Outsourcing work and acquiring essential technology capabilities (and talent to support it) can also provide companies in China with a path toward filling their talent gaps. Multinationals have a distinct advantage in this area given their global reach, which enables them to tap into existing solutions built by colleagues in other regions or new capabilities developed in other countries, such as Vietnam and India. While there are many financial and regulatory considerations in evaluating such paths, such as ensuring adherence to all Chinese data protection laws, our research suggests that some approaches are better than others for each archetype.

Traditionalists

Traditionalists must move quickly to catch up with AI and digital leaders and remain competitive. However, hiring and onboarding new talent to launch their digital transformations, especially in a tight labor market, can take a great deal of time. One way to get AI talent and capabilities quickly is by partnering with vertical IT and SaaS providers. Some leaders use these partnerships to get work under way while they search for new talent. The consumer electronics manufacturer discussed earlier, for instance, outsourced the development of new AI optimization models as it began to build out its talent strategy. By doing so, leaders were able to get new capabilities into production (and generating value) in fewer than eight weeks rather than the many months it can take to onboard new talent.
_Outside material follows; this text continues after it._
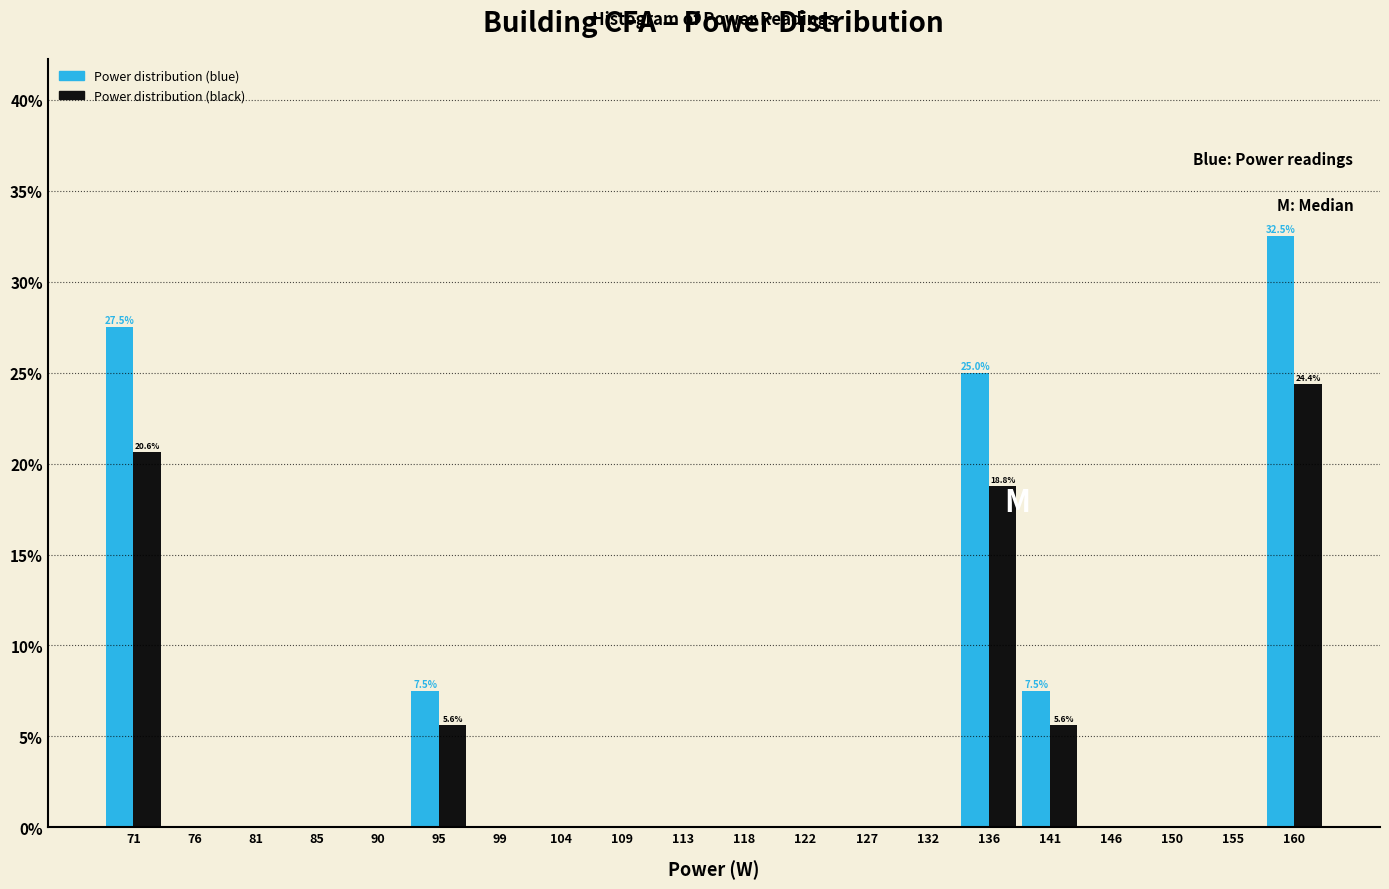

In the Power distribution (black) series, which range on the x-axis has the tallest bar?

157.5 to 162.0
Others may seek external providers to build their digital system’s entire foundation. For example, a Chinese industrial-vehicles provider engaged a leading software company to integrate more than half a dozen business and factory systems, including those for enterprise resource planning, manufacturing execution, product life-cycle management, vendor management, human resources, and business intelligence. Completed over three years, this work enabled the company to launch a broad set of use cases, including a collaborative product design system that increases R&D efficiency and helps bring new products to market.

When outsourcing work, companies should ensure they have a holistic data and tech strategy aligned with strategic priorities that vendors can use to guide design decisions. In this way, organizations can engage multiple vendors to work on different tasks and projects with confidence that all solutions can seamlessly share data and insights.

Hybrids

Outsourcing can be extremely valuable for hybrids in improving the reach and productivity of their existing tech experts during the next phase of their digital transformations. Outsourcing can free tech staff from the substantial time and effort required to maintain and upgrade back- and middle-office legacy systems.

Today, the rise of enterprise software solutions in China for human resources, finance, communications, and business process automation allows companies to quickly move these systems to the cloud and redeploy AI talent to high-value use cases. In other instances, companies may leverage third-party resources to assist teams in building some part of a new digital or AI solution.

Digitalists

Many digital natives have found frequent expansion and reorganization have led to high tech talent turnover rates and expensive recruitment costs, threatening their continued growth. As the talent gap grows, digitalists will be better served by strategic acquisitions that offer access to new markets or business areas than by building new capabilities in-house. Bytedance’s acquisition of Music.ly is an example. Through this acquisition and subsequent merging of the technology into TikTok, Bytedance gained access to new virtual-reality capabilities that it could use to expand TikTok and to a team of virtual-reality experts capable of using the technology to build out new capabilities.


As demand for AI talent in China increasingly outpaces supply, leaders will need to get creative to ensure they have the people and capabilities to remain competitive in the coming decade. Those organizations that prioritize upskilling of existing talent and strategically leverage outsourcing and acquisitions will find they can close their talent gaps and build their competitive advantage in any market.